=== Begin Enclosure ===

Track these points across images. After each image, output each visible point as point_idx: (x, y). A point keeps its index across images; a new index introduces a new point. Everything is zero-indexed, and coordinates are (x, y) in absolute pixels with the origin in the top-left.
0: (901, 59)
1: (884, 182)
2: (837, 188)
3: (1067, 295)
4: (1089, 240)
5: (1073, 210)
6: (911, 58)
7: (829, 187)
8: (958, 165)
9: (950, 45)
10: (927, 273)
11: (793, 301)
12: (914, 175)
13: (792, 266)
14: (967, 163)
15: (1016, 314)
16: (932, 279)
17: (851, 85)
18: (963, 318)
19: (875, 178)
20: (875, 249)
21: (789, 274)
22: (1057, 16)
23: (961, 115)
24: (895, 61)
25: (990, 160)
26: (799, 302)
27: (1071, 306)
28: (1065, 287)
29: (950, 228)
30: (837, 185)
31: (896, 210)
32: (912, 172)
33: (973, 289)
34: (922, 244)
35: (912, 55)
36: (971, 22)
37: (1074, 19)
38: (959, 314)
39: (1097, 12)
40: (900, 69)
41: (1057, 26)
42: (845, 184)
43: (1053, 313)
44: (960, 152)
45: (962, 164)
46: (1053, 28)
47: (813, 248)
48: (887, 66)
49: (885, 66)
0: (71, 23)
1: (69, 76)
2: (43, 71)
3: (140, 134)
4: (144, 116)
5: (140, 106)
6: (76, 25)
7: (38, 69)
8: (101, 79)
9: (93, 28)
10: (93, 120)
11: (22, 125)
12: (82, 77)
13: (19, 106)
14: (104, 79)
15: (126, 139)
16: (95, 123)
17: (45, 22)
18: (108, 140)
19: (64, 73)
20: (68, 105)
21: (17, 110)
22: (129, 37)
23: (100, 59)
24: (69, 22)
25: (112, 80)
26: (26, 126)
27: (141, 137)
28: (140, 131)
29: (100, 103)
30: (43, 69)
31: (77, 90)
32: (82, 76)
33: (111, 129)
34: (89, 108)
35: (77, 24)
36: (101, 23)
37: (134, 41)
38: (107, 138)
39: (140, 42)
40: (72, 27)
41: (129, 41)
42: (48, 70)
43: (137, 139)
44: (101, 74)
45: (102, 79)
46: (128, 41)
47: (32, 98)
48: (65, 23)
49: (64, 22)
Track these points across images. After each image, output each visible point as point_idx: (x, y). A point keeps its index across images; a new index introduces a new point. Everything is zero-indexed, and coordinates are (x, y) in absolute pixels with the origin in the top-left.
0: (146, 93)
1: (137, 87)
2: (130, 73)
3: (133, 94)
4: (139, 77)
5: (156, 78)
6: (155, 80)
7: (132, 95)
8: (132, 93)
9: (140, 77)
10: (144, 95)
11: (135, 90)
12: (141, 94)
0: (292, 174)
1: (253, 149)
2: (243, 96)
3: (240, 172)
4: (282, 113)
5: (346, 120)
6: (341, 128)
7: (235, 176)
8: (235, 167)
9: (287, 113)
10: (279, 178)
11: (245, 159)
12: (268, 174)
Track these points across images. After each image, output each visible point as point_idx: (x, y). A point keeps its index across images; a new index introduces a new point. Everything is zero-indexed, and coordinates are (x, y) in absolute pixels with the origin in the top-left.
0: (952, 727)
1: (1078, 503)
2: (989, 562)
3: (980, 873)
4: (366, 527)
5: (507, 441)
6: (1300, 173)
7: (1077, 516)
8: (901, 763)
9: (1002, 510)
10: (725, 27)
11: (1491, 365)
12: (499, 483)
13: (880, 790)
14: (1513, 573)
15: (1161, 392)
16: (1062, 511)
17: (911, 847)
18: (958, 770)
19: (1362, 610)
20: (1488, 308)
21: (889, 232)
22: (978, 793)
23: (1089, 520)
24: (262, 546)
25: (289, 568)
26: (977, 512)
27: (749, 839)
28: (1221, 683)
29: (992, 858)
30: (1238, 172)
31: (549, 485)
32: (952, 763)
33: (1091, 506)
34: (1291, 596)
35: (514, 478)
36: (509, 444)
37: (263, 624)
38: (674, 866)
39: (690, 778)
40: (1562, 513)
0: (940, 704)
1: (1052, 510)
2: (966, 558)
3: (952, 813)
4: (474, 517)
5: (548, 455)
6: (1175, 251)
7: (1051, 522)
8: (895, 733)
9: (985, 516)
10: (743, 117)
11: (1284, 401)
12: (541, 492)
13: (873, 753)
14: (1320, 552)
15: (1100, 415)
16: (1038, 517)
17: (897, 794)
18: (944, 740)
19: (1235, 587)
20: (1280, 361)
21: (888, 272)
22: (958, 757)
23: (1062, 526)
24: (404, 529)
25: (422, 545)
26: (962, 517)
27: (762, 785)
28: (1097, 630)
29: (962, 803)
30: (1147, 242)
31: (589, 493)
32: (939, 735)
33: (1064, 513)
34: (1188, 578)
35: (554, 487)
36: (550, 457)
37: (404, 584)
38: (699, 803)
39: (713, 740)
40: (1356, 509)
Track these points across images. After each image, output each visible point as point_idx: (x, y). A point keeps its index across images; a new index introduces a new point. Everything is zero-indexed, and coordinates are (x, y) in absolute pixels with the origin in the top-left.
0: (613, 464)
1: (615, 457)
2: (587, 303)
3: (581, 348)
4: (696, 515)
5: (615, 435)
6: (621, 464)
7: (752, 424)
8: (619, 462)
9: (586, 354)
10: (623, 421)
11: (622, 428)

=== End Enclosure ===

» **ACTION ITEM**:
Write out the data again in full. Match it exactly.

» **EXERCISE RESPONSE**:
Track these points across images. After each image, output each visible point as point_idx: (x, y). A point keeps its index across images; a new index introduces a new point. Everything is zero-indexed, and coordinates are (x, y) in absolute pixels with the origin in the top-left.
0: (901, 59)
1: (884, 182)
2: (837, 188)
3: (1067, 295)
4: (1089, 240)
5: (1073, 210)
6: (911, 58)
7: (829, 187)
8: (958, 165)
9: (950, 45)
10: (927, 273)
11: (793, 301)
12: (914, 175)
13: (792, 266)
14: (967, 163)
15: (1016, 314)
16: (932, 279)
17: (851, 85)
18: (963, 318)
19: (875, 178)
20: (875, 249)
21: (789, 274)
22: (1057, 16)
23: (961, 115)
24: (895, 61)
25: (990, 160)
26: (799, 302)
27: (1071, 306)
28: (1065, 287)
29: (950, 228)
30: (837, 185)
31: (896, 210)
32: (912, 172)
33: (973, 289)
34: (922, 244)
35: (912, 55)
36: (971, 22)
37: (1074, 19)
38: (959, 314)
39: (1097, 12)
40: (900, 69)
41: (1057, 26)
42: (845, 184)
43: (1053, 313)
44: (960, 152)
45: (962, 164)
46: (1053, 28)
47: (813, 248)
48: (887, 66)
49: (885, 66)
0: (71, 23)
1: (69, 76)
2: (43, 71)
3: (140, 134)
4: (144, 116)
5: (140, 106)
6: (76, 25)
7: (38, 69)
8: (101, 79)
9: (93, 28)
10: (93, 120)
11: (22, 125)
12: (82, 77)
13: (19, 106)
14: (104, 79)
15: (126, 139)
16: (95, 123)
17: (45, 22)
18: (108, 140)
19: (64, 73)
20: (68, 105)
21: (17, 110)
22: (129, 37)
23: (100, 59)
24: (69, 22)
25: (112, 80)
26: (26, 126)
27: (141, 137)
28: (140, 131)
29: (100, 103)
30: (43, 69)
31: (77, 90)
32: (82, 76)
33: (111, 129)
34: (89, 108)
35: (77, 24)
36: (101, 23)
37: (134, 41)
38: (107, 138)
39: (140, 42)
40: (72, 27)
41: (129, 41)
42: (48, 70)
43: (137, 139)
44: (101, 74)
45: (102, 79)
46: (128, 41)
47: (32, 98)
48: (65, 23)
49: (64, 22)
Track these points across images. After each image, output each visible point as point_idx: (x, y). A point keeps its index across images; a new index introduces a new point. Everything is zero-indexed, and coordinates are (x, y) in absolute pixels with the origin in the top-left.
0: (146, 93)
1: (137, 87)
2: (130, 73)
3: (133, 94)
4: (139, 77)
5: (156, 78)
6: (155, 80)
7: (132, 95)
8: (132, 93)
9: (140, 77)
10: (144, 95)
11: (135, 90)
12: (141, 94)
0: (292, 174)
1: (253, 149)
2: (243, 96)
3: (240, 172)
4: (282, 113)
5: (346, 120)
6: (341, 128)
7: (235, 176)
8: (235, 167)
9: (287, 113)
10: (279, 178)
11: (245, 159)
12: (268, 174)
Track these points across images. After each image, output each visible point as point_idx: (x, y). A point keeps its index across images; a new index introduces a new point. Everything is zero-indexed, and coordinates are (x, y) in absolute pixels with the origin in the top-left.
0: (952, 727)
1: (1078, 503)
2: (989, 562)
3: (980, 873)
4: (366, 527)
5: (507, 441)
6: (1300, 173)
7: (1077, 516)
8: (901, 763)
9: (1002, 510)
10: (725, 27)
11: (1491, 365)
12: (499, 483)
13: (880, 790)
14: (1513, 573)
15: (1161, 392)
16: (1062, 511)
17: (911, 847)
18: (958, 770)
19: (1362, 610)
20: (1488, 308)
21: (889, 232)
22: (978, 793)
23: (1089, 520)
24: (262, 546)
25: (289, 568)
26: (977, 512)
27: (749, 839)
28: (1221, 683)
29: (992, 858)
30: (1238, 172)
31: (549, 485)
32: (952, 763)
33: (1091, 506)
34: (1291, 596)
35: (514, 478)
36: (509, 444)
37: (263, 624)
38: (674, 866)
39: (690, 778)
40: (1562, 513)
0: (940, 704)
1: (1052, 510)
2: (966, 558)
3: (952, 813)
4: (474, 517)
5: (548, 455)
6: (1175, 251)
7: (1051, 522)
8: (895, 733)
9: (985, 516)
10: (743, 117)
11: (1284, 401)
12: (541, 492)
13: (873, 753)
14: (1320, 552)
15: (1100, 415)
16: (1038, 517)
17: (897, 794)
18: (944, 740)
19: (1235, 587)
20: (1280, 361)
21: (888, 272)
22: (958, 757)
23: (1062, 526)
24: (404, 529)
25: (422, 545)
26: (962, 517)
27: (762, 785)
28: (1097, 630)
29: (962, 803)
30: (1147, 242)
31: (589, 493)
32: (939, 735)
33: (1064, 513)
34: (1188, 578)
35: (554, 487)
36: (550, 457)
37: (404, 584)
38: (699, 803)
39: (713, 740)
40: (1356, 509)
Track these points across images. After each image, output each visible point as point_idx: (x, y). A point keeps its index across images; a new index introduces a new point. Everything is zero-indexed, and coordinates are (x, y) in absolute pixels with the origin in the top-left.
0: (613, 464)
1: (615, 457)
2: (587, 303)
3: (581, 348)
4: (696, 515)
5: (615, 435)
6: (621, 464)
7: (752, 424)
8: (619, 462)
9: (586, 354)
10: (623, 421)
11: (622, 428)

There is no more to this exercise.